### Tarefa 1
Na parte da listagem que começa na linha que contém "True or false: accY" e termina na linha que contém "The value at 0.0 is 1. True or false?", substitua "value" por "number" e reescreva essas linhas sem mudar mais nada. Não inclua as imagens na resposta.

### Texto
Esse novo momento de grandes estruturas e oferta quase infinita de produtos foi acompanhado pela chegada discreta da Amazon no Brasil, em 2012, comercializando apenas livros digitais como estratégia de estabelecimento no mercado de seu e-reader próprio, o Kindle. Dois anos depois, a empresa começou a oferecer títulos impressos - 150 mil livros em português, à distância de um clique e com preço consideravelmente inferior ao praticado pelas livrarias.
Foi a vez das megastores sentirem o baque que, pouco tempo antes, haviam infligido às livrarias de bairro. Os descontos fabulosos (e, como mais tarde descobriríamos, artificiais) oferecidos aos leitores pela Amazon acabaram gerando um sismo violento que foi percebido, em diferentes graus, por autores, editores, distribuidores e livreiros. Algumas das grandes lojas, interessadas em reproduzir o modelo de venda virtual arquitetado pela concorrente estrangeira, acabaram vitimadas pela própria ambição.
“O problema dessas grandes lojas é que elas quiseram dominar a internet. Foram crescendo, mas vendendo com prejuízo. Vendiam muito, mas abaixo do custo. Claro que uma hora a conta chega”, analisa o empresário Marcus Teles, presidente da Leitura, que encerrou 2023 como a maior rede de livrarias do Brasil. São 110 lojas espalhadas por 22 estados das cinco regiões do País.
A análise de Teles para a situação de agonia em praça pública vivida pelas livrarias Cultura e Saraiva (que entraram em recuperação judicial em 2018) se baseia na observação dos esforços que as duas lojas empreenderam no sentido de ampliar sua presença no e-commerce a partir da concessão de grandes descontos que, muitas vezes, impediam qualquer margem de lucro.
O modelo a ser seguido era o da gigante de Jeff Bezos. “Mas Amazon tem outro caixa pra conseguir vender com prejuízo, não é verdade?", questiona Teles. Segundo o empresário - em avaliação respaldada por outros representantes do setor -, a Amazon é capaz de oferecer esses descontos artificiais porque sua relação com os livros seria guiada por uma espécie de utilitarismo tacanho. “Ela usa o livro como porta de entrada, como boi de piranha”, argumenta.
Atual presidente da Associação Nacional de Livrarias (ANL), Alexandre Martins Fontes - que como o nome sugere é diretor-executivo da livraria Martins Fontes, uma das mais charmosas de São Paulo - observa o cenário pela mesma ótica: “Como é que a Amazon paga suas contas vendendo livros por preços muitas vezes abaixo do preço de custo? A resposta que posso te dar com absoluta certeza é que ela não ganha dinheiro assim”.
Segundo Alexandre, o que interessa à gigante das vendas é o estabelecimento de uma relação duradoura (e onerosa) com cliente. Os livros - produto consumido, no Brasil, sobretudo pelas classes A, B e C - seriam a estratégia inicial desse jogo de sedução. Os clientes chegariam à Amazon à procura de livros e, depois de ceder seus dados, acabariam topando com uma infinidade de produtos dos mais variados segmentos, dos eletrônicos ao vestuário, dos itens para pets aos objetos de decoração.

### Trecho da listagem
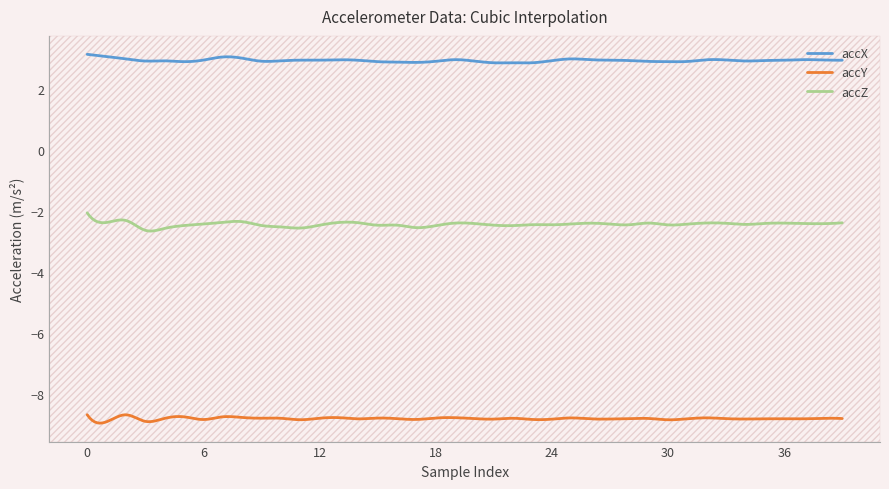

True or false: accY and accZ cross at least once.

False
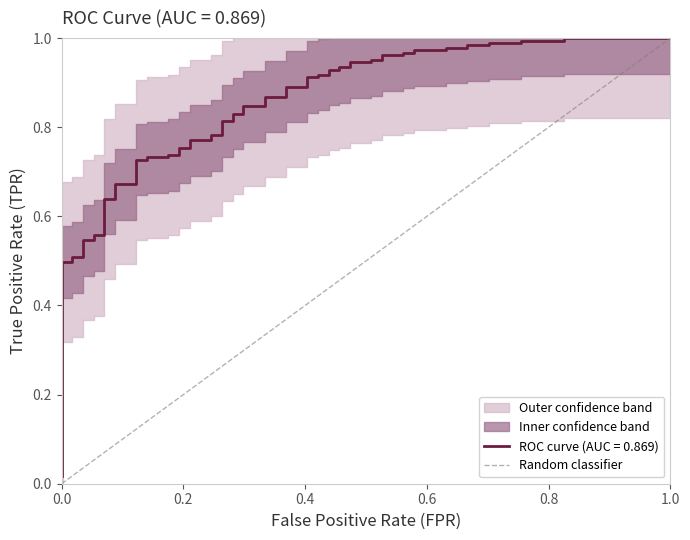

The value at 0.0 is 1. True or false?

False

---

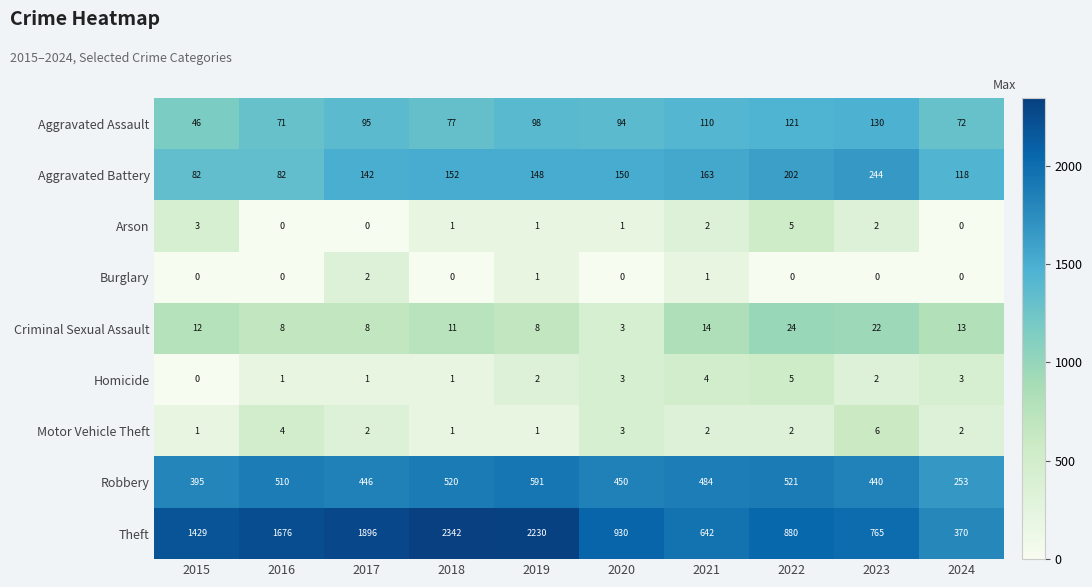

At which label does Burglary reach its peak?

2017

### Tarefa 2
Transcreva palavra por palavra o trecho do texto sobre as livrarias que começa com as palavras "Foi a vez das" e termina com "pela própria ambição.".

### Solução 1
True or false: accY and accZ cross at least once.

False

The number at 0.0 is 1. True or false?

### Solução 2
Foi a vez das megastores sentirem o baque que, pouco tempo antes, haviam infligido às livrarias de bairro. Os descontos fabulosos (e, como mais tarde descobriríamos, artificiais) oferecidos aos leitores pela Amazon acabaram gerando um sismo violento que foi percebido, em diferentes graus, por autores, editores, distribuidores e livreiros. Algumas das grandes lojas, interessadas em reproduzir o modelo de venda virtual arquitetado pela concorrente estrangeira, acabaram vitimadas pela própria ambição.